Most disputes I hear about are not theft or damage. They are surprise invoices. Get the price list in writing before anything moves.

  • Send me your full line-item rate card — every fee, not just per-unit prep. Strong: a written sheet covering receiving, prep, labeling, palletizing, box fees, and outbound. Red flag: a single blended number, or "we'll figure it out as we go."
  • What are the fees that are easy to miss? A trustworthy operator will volunteer them: minimums, re-labeling, oversized handling, disposal, photo requests. Red flag: "There are no hidden fees" with nothing further. Everyone has edge-case charges; honesty is naming them upfront.
  • How and when do you bill storage? Strong: a clear cadence — say, per cubic foot billed monthly, with a stated cutoff date and how they prorate. Red flag: vague storage terms, or storage that quietly balloons because nobody told you long-tail inventory was racking up charges.

Communication and SLAs

You are not buying warehouse space. You are buying responsiveness when something goes sideways at 4pm on a Friday.

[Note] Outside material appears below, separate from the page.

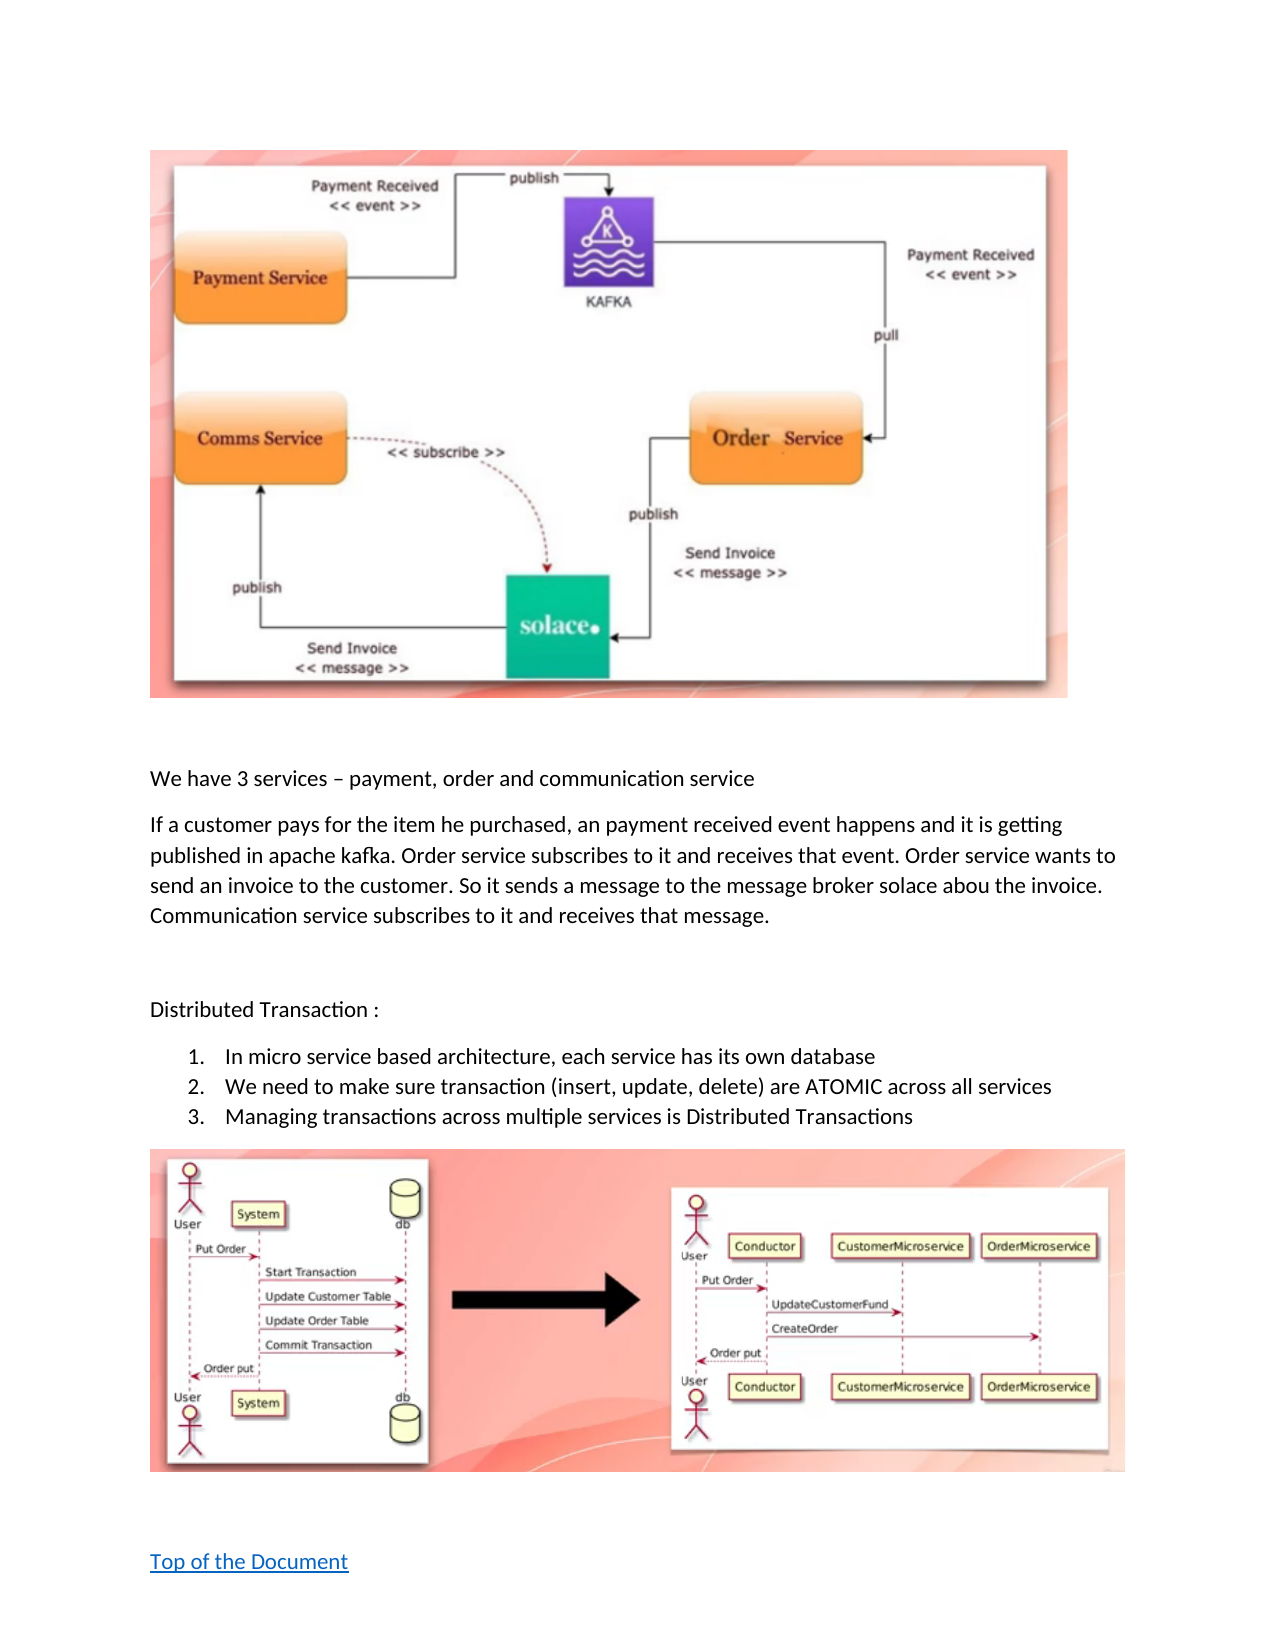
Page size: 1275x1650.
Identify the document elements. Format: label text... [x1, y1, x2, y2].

  • Who is my point of contact, and what is your response SLA? Strong: a named person or a shared inbox with a committed window — "you'll hear back within one business day, faster during business hours." Red flag: a generic support address and no time commitment. Our own hours are Mon–Fri 9am–6pm ET, and I think any 3PL should be able to tell you exactly when a human will reply.
  • What software or WMS do you use, and what visibility do I get? Strong: they give you a portal or regular reports showing received quantities, on-hand inventory, and outbound status without you having to ask. Red flag: "We'll email you a spreadsheet sometimes." If you cannot see your own inventory, you do not control it.

Compliance and claims

When units arrive damaged or go missing, the difference between a good and bad 3PL is the process, not the apology.

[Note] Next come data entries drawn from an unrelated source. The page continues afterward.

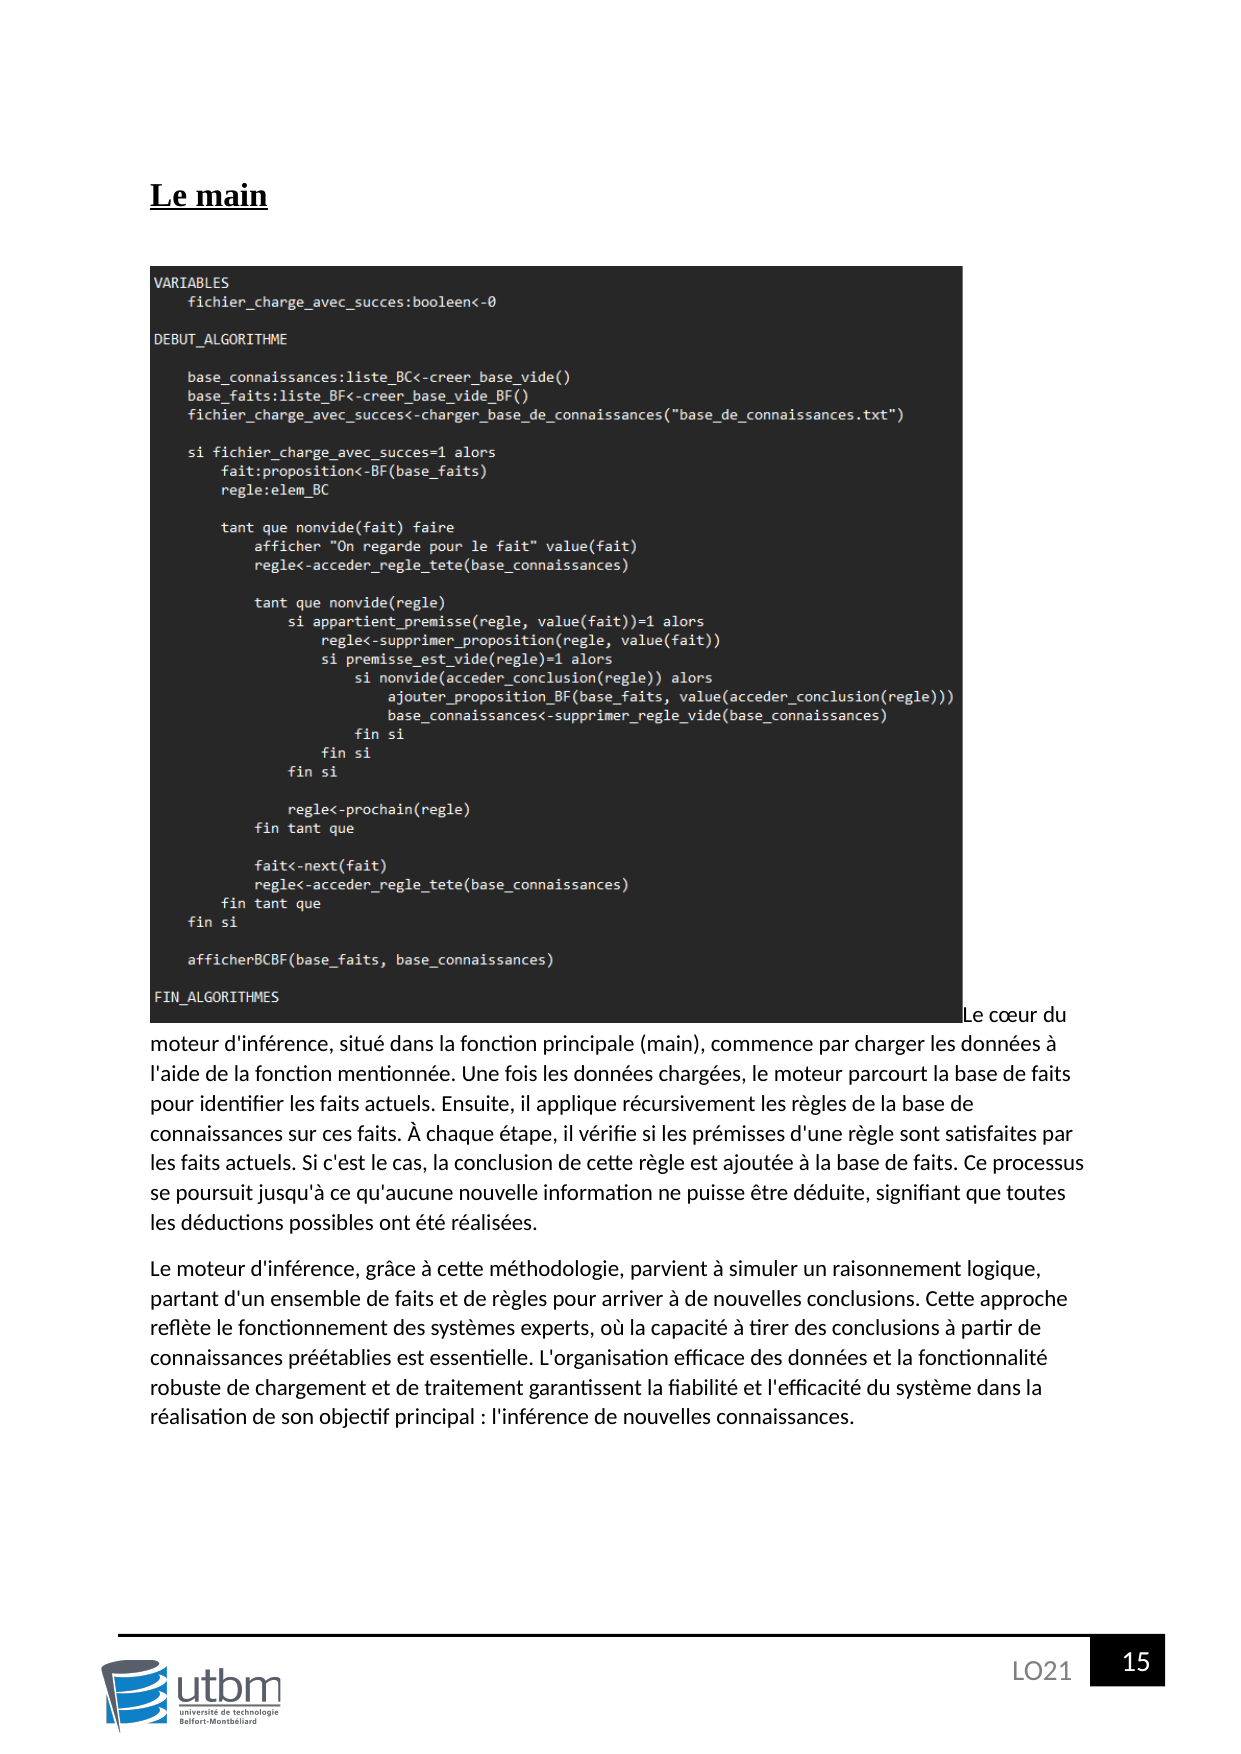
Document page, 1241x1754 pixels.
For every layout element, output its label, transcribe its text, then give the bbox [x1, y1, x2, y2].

subtitle Le main [150, 175, 1090, 213]
text Le cœur du moteur d'inférence, situé dans la fonction principale (main), commence par charger les données à l'aide de la fonction mentionnée. Une fois les données chargées, le moteur parcourt la base de faits pour identifier les faits actuels. Ensuite, il applique récursivement les règles de la base de connaissances sur ces faits. À chaque étape, il vérifie si les prémisses d'une règle sont satisfaites par les faits actuels. Si c'est le cas, la conclusion de cette règle est ajoutée à la base de faits. Ce processus se poursuit jusqu'à ce qu'aucune nouvelle information ne puisse être déduite, signifiant que toutes les déductions possibles ont été réalisées. [150, 266, 1090, 1236]
picture [101, 1660, 281, 1733]
text Le moteur d'inférence, grâce à cette méthodologie, parvient à simuler un raisonnement logique, partant d'un ensemble de faits et de règles pour arriver à de nouvelles conclusions. Cette approche reflète le fonctionnement des systèmes experts, où la capacité à tirer des conclusions à partir de connaissances préétablies est essentielle. L'organisation efficace des données et la fonctionnalité robuste de chargement et de traitement garantissent la fiabilité et l'efficacité du système dans la réalisation de son objectif principal : l'inférence de nouvelles connaissances. [150, 1254, 1090, 1431]
picture [150, 266, 963, 1023]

  • What is your damage and claims process? Strong: damage is documented with photos on receipt, you are notified before anything ships, and there is a written path for filing a claim with a stated timeline. Red flag: damage gets discovered downstream — by Amazon, or by your customer in a return.

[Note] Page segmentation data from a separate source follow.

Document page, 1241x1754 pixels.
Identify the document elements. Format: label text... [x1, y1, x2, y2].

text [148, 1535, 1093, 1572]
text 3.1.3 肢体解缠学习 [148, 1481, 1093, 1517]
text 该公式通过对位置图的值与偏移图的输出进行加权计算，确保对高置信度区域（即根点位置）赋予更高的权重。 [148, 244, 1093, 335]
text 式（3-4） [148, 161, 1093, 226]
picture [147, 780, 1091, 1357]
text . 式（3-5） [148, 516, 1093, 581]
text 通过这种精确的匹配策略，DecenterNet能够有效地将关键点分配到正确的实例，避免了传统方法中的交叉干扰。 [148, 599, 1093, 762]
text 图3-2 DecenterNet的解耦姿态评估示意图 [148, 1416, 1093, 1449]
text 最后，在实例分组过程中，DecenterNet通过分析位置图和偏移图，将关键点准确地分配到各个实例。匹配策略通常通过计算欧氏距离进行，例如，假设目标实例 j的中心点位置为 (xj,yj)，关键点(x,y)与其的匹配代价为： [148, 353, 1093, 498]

Scaling and accountability

The relationship that works in March has to survive Q4. Test for it before you commit.

  • How do you handle capacity and peak season — Q4, Prime events, a sudden 5x order? Strong: they describe how they staff up, how much lead time they need, and the honest limits of their footprint. As a smaller operation in a 2,500 sq ft warehouse, I would rather tell a seller "here is what I can absorb and here is where I would tap out" than overpromise. Red flag: "No problem, we can handle anything." Capacity is physical; an operator who pretends otherwise will drop your shipments first.
  • Can I talk to two current clients, and what happens when you make a mistake? Strong: real references, and a candid story — "we mislabeled a batch last fall, caught it on our scan check, re-did it on our dime, and changed the SOP so it can't recur." That is the answer the whole article is built around. Red flag: no references, or a claim that they have never made a mistake.

How to read the whole conversation

Take notes on a single call and look at the pattern, not any one answer. Did they give you numbers? Did they volunteer their own weak spots? Did they describe systems or feelings? A 3PL that counts its inventory, names its fees, and owns its errors will tell you so without flinching. The ones that deflect on the easy questions will deflect on the hard ones too — usually right when your inventory is on the line.

Pick the partner whose worst-case answers you can live with, because every 3PL has a worst case. The honest ones just tell you about theirs first.